EXTRACT PROVIDED

---+---

A relocation list uses this structure:

@example
typedef struct rlist @{
  struct rlist *next;
  void *reloc;
  int type;
@} rlist;
@end example

Type identifies the relocation type. All the standard relocations have
type numbers between @code{FIRST_STANDARD_RELOC} and
@code{LAST_STANDARD_RELOC}. Consider @file{reloc.h} to see which
standard relocations are available.

 The detailed information can be accessed
via the pointer @code{reloc}. It will point to a structure that depends
on the relocation type, so a module must only use it if it knows the
relocation type.

All standard relocations point to a type @code{nreloc} with the following
members:
@table @code
@item  size_t byteoffset;
Offset in bytes, from the start of the current @code{DATA} atom, to the
beginning of the relocation field. This may also be the address which is
used as a basis for PC-relative relocations. Or a common basis for several
separated relocation fields, which will be translated into a single
relocation type by the output module.

---+---

DATA EXTRACT
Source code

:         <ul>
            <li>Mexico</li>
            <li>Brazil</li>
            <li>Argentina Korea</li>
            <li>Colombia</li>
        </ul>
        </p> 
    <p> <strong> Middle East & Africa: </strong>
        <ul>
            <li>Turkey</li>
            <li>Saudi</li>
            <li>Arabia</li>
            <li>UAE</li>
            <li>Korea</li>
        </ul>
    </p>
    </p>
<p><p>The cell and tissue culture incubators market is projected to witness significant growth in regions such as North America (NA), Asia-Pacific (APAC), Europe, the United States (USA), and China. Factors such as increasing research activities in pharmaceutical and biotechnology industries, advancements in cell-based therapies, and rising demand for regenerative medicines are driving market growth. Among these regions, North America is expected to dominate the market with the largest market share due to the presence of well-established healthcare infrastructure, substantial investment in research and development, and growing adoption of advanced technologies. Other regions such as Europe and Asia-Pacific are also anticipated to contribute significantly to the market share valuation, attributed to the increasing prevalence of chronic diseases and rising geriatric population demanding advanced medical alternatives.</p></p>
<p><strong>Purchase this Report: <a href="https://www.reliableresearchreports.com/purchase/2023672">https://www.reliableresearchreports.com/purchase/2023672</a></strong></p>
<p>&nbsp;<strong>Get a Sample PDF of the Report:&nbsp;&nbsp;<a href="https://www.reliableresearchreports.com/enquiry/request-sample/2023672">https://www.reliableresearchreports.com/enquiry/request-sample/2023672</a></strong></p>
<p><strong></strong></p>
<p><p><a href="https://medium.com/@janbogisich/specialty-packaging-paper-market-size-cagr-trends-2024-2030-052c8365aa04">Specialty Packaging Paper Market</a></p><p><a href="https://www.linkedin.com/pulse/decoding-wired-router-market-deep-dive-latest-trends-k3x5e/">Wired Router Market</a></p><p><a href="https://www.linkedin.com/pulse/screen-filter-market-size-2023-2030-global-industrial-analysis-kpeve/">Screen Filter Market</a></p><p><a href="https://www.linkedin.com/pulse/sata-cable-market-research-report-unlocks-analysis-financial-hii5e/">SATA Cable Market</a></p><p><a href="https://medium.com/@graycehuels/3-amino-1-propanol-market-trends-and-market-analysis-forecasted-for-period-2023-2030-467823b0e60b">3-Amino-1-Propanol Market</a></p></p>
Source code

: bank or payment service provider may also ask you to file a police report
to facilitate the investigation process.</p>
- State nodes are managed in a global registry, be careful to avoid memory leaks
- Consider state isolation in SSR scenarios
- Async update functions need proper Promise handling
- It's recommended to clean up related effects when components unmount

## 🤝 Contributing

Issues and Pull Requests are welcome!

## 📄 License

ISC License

---+---

WHAT THIS EXERCISE ASKS
[a] Render the listing as a Markdown table with the columns Row and Text, beginning with the line containing "a police report" and running through the final line of the listing, both included. Number each line under Row and omit blank lines.
[b] Extend the documentation on relocation lists by writing the next part, beginning after its last sentence.

SOLVED PROBLEMS
[a]
| Row | Text |
|---|---|
| 1 | : bank or payment service provider may also ask you to file a police report |
| 2 | to facilitate the investigation process.</p> |
| 3 | - State nodes are managed in a global registry, be careful to avoid memory leaks |
| 4 | - Consider state isolation in SSR scenarios |
| 5 | - Async update functions need proper Promise handling |
| 6 | - It's recommended to clean up related effects when components unmount |
| 7 | ## 🤝 Contributing |
| 8 | Issues and Pull Requests are welcome! |
| 9 | ## 📄 License |
| 10 | ISC License |

[b]
@item  size_t bitoffset;
Offset in bits to the beginning of the relocation field, adds to
@code{byteoffset*bitsperbyte}. Bits are counted in a bit-stream from lower
to higher address bytes. But note, that inside a little-endian byte they
are counted from the LSB to the MSB, while they are counted from the MSB to
the LSB for big-endian targets.

@item  int size;
The size of the relocation field in bits.

@item  taddr mask;
The mask defines which portion of the relocated value is set by this
relocation field.

@item taddr addend;
Value to be added to the symbol value.

@item  symbol *sym;
The symbol referred by this relocation

@end table

To describe the meaning of these entries, we will define the steps that
shall be executed when performing a relocation:

@enumerate 1
@item Extract the @code{size} bits from the data atom, starting with bit
        number @code{byteoffset*bitsperbyte+bitoffset}. We start counting
        bits from the lowest to the highest numbered byte in memory.
        Inside a big-endian byte we count from the MSB to the LSB. Inside
        a little-endian byte we count from the LSB to the MSB.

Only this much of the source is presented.